La prière de tarawih dans les maisons

La prière de tarawih dans les maisons

Par Acharif Idriss Al Fassi Al Fihri, Imam Khatib de Jami’ Al Quaraouiyine

 

Étant établi que nous allons devoir passer le mois de Ramadan en confinement, il nous appartient premièrement d’observer scrupuleusement les consignes imposées. La première d’entre elles étant le fait de rester dans nos maisons jusqu’à l’amélioration de cette situation (qu’ALLAH fasse que ce soit rapide). Il nous appartient également d’organiser nos jeûnes et nos veillées un peu différemment des années précédentes.

 J’ai pris connaissance d’un certain nombre d’avis sur les différents réseaux sociaux, qui pourraient conduire à des violations de la législation islamique. Il m’est également parvenu par messages privés de toute sorte, des dizaines de questions auxquelles il m’est imposé de répondre.

Et je commencerais ici par ce qui a beaucoup été reçu, la question sujette à l’autorisation des prières de tarawih derrière un imam qui diffuse sa prière à travers la télévision ou à travers tout autre média visuel ou audio.
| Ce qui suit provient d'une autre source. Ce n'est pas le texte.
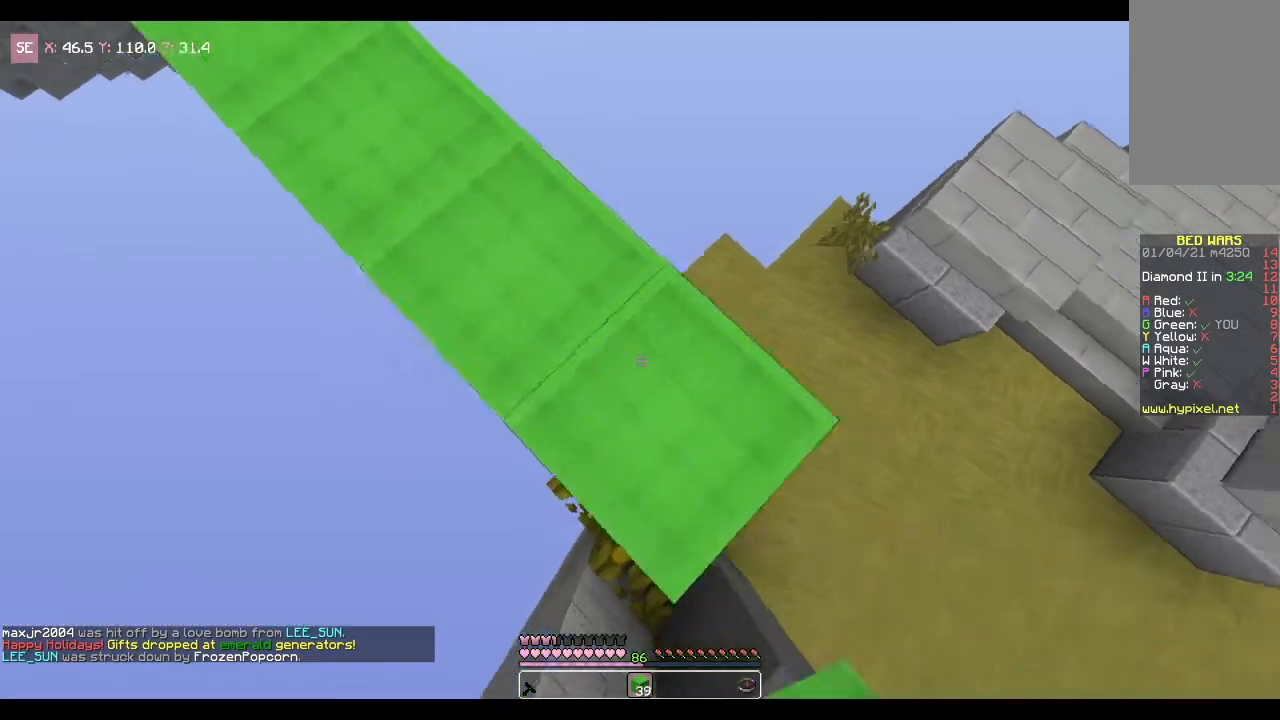
{"keys": ["w"], "mouse": [], "events": [[66, "mouse_right", "up"], [100, "s", "up"], [266, "d", "up"], [467, "w", "down"]]}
Et le résumé du jugement là-dessus :

En temps normal, pour nous dans le madhab malikite, il est mieux d’effectuer les prières des Tarawih à la maison individuellement ou en groupe avec ses proches et ses enfants en récitant ce qu’il mémorise du Coran ; ne serait-ce qu’une seule sourate ou quelques-unes. Il lui est également possible de lire à partir du Mushaf s’il maitrise la lecture afin de parvenir à le lire dans sa totalité pendant le mois de Ramadan, car lire la totalité du Coran pendant le tarawih du mois de Ramadan est recommandé [mandûb]. Et ceci a été conditionné par le fait que cela n’engendre pas la désertion des mosquées.

Mais dans cette situation d’urgence, où les mosquées sont fermées en raison du confinement, la condition de ne pas déserter les mosquées est levée puisqu’elles le sont de fait. Il n’y a donc pas de changement en ce qui concerne la préférence d’effectuer ces prières dans les maisons.
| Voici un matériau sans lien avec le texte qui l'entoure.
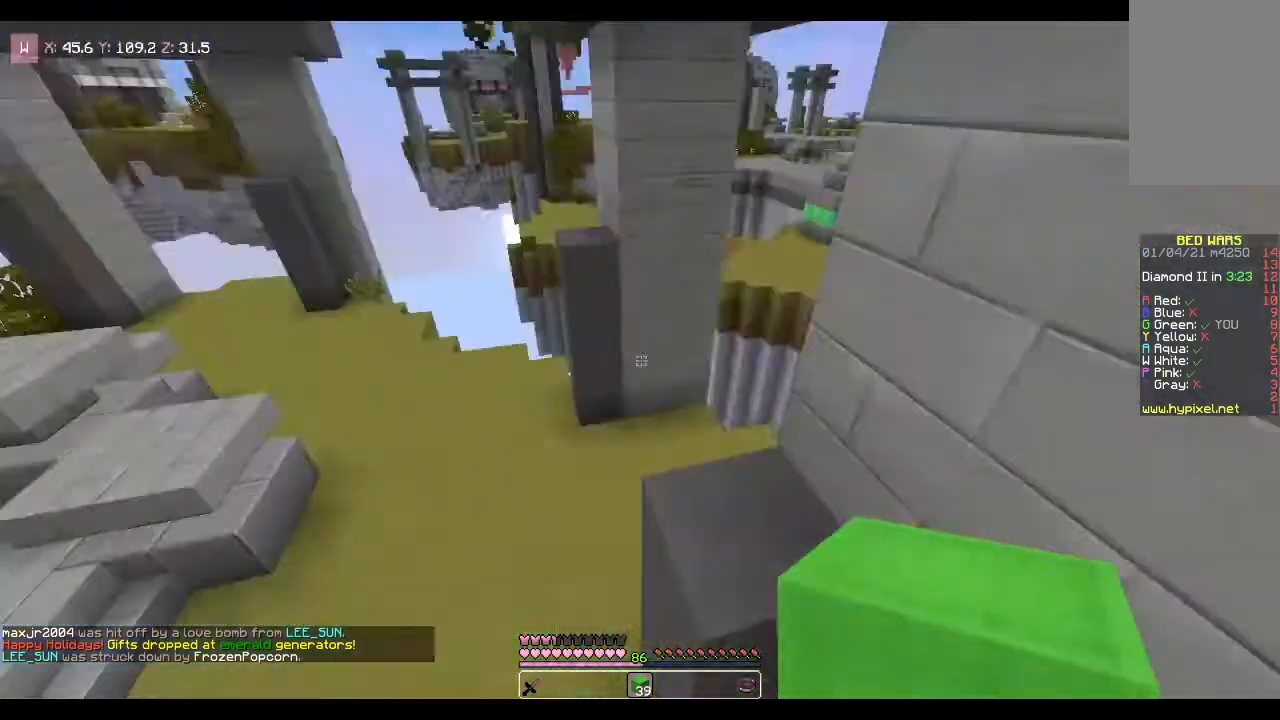
{"keys": ["a", "w"], "mouse": [], "events": [[400, "a", "down"]]}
Maintenant de manière plus détaillée :

J’attire d’abord l’attention sur le fait que l’analyse jurisprudentielle de toute question commence d’abord par la prise en considération des causes juridiques et la maîtrise de tout ce qui l’entoure, c’est à dire la véritable connaissance du sujet sur lequel la question a été posée. Et ceci, afin que la réponse et tout ce qui s’en suivra ne soit pas en contradiction avec le sujet questionné. Et cette question concerne : la prière de tarawih et rien d’autre. Et cela concerne l’autorisation de la prière en groupe avec un imam et des prieurs en virtuel, c’est-à-dire qu’il n’y a pas entre eux de rencontre physique.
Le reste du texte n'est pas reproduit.